Discovery and Preparation
Due to the flexibility of data formats in Hadoop and other data lake backend storage platforms, it is common to dump data into the lake before fully understanding the schema of the data. In fact, a lot of lake data may be highly unstructured. In any case, the cost effectiveness of Hadoop data makes it possible to prepare the data after it has been acquired. This is more ELT (extract, load, transform) than traditional ETL (extract, transform, load). However, there is a point at which to do useful work with a data set, the format of the data must be understood.
In the open source ecosystem, discovery and preparation can be done at the command line with scripting languages, such as Python and Pig. Ultimately, native MapReduce jobs, Pig or Hive can be used to extract useful data out of semi-structured data. This new, accessible data can be used by further analytic queries or machine-learning algorithms.
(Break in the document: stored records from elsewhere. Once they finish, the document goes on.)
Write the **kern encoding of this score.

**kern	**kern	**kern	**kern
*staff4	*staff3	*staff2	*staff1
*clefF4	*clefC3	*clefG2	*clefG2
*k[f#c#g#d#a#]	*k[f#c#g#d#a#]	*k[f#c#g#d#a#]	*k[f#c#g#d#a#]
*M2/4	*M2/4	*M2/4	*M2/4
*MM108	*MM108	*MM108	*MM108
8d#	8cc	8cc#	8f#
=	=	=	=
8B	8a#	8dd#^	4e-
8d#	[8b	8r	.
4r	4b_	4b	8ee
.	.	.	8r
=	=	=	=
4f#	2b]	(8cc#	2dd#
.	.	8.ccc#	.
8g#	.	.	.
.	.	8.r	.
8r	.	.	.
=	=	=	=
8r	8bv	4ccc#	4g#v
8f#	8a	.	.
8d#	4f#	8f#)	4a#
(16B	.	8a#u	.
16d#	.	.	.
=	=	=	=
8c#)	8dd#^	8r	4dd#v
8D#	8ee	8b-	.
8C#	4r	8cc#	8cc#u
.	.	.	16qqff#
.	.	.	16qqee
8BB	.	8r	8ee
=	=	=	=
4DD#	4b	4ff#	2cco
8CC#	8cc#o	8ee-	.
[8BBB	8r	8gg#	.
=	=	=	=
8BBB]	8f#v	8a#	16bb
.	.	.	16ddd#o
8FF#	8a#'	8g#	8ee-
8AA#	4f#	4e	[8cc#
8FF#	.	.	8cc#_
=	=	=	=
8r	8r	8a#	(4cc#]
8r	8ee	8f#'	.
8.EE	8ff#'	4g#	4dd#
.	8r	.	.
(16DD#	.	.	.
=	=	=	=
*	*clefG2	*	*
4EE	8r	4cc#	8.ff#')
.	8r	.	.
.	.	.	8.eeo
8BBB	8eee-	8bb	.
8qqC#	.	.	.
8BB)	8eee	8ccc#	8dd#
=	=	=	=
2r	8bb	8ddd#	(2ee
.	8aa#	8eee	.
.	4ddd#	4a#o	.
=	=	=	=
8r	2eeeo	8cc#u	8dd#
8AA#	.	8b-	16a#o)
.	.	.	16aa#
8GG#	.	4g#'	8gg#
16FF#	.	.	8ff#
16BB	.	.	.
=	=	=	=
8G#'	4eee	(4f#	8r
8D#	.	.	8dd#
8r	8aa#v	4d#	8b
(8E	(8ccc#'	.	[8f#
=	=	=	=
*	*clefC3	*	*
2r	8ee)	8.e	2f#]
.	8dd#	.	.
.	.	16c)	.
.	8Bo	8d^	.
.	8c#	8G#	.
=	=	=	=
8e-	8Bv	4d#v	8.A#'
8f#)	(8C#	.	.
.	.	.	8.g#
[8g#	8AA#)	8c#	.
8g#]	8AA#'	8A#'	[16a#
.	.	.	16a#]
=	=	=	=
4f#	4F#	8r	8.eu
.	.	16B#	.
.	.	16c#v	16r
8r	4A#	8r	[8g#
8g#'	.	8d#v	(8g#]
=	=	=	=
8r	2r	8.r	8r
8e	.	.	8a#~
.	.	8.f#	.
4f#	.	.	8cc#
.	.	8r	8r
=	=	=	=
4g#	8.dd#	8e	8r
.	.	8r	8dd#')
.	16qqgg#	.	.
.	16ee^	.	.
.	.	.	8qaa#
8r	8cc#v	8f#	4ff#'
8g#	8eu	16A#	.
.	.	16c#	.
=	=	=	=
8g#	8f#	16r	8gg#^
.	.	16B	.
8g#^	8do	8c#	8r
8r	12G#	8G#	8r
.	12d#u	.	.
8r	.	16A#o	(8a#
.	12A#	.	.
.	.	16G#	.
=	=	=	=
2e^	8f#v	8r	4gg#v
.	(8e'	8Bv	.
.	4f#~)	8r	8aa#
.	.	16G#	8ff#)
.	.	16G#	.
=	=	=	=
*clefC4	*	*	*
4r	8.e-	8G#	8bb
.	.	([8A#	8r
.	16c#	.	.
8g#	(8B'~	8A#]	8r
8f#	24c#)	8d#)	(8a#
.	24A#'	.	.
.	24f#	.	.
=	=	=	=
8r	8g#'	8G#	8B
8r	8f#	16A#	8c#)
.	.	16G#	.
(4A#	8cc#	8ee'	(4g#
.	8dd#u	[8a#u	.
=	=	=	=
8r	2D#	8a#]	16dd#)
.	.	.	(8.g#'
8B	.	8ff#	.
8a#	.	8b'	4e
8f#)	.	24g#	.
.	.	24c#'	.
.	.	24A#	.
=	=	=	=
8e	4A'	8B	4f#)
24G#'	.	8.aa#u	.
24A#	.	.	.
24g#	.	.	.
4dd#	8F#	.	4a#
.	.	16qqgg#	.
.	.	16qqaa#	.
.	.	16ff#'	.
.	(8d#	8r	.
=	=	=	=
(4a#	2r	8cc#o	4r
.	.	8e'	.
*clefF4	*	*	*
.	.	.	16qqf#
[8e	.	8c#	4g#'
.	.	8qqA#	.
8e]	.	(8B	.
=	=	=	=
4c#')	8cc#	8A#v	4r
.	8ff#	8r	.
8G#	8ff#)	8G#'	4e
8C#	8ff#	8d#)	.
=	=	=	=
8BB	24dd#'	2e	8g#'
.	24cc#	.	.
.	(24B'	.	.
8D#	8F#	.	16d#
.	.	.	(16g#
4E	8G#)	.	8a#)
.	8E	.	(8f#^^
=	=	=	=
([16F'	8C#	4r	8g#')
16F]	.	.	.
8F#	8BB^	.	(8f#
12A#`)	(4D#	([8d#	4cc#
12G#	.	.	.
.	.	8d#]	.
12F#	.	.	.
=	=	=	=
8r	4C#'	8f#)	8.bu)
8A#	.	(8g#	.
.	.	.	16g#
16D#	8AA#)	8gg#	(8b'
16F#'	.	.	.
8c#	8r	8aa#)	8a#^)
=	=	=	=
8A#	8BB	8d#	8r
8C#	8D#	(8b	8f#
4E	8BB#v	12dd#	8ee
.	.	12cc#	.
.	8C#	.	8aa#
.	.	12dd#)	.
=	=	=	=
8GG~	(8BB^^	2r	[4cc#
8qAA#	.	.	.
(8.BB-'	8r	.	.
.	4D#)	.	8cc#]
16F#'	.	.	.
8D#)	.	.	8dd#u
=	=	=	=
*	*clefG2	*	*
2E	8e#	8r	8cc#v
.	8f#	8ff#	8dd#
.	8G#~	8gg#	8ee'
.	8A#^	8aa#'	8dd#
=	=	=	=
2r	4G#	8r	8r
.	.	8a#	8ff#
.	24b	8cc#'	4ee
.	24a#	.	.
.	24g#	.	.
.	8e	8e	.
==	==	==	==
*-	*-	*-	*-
In addition, the prepared data can be delivered to traditional relational databases so that conventional business intelligence tools can directly query it.
Commercial offerings in the data discovery and basic data preparation space offer web-based interfaces (although some are basic on-premise tools for so-called "data blending") for investigating raw data and then devising strategies for cleansing and pulling out relevant data. Such commercial tools range from "lightweight" spreadsheet-like interfaces to heuristic-based analysis interfaces that help guide data discovery and extraction.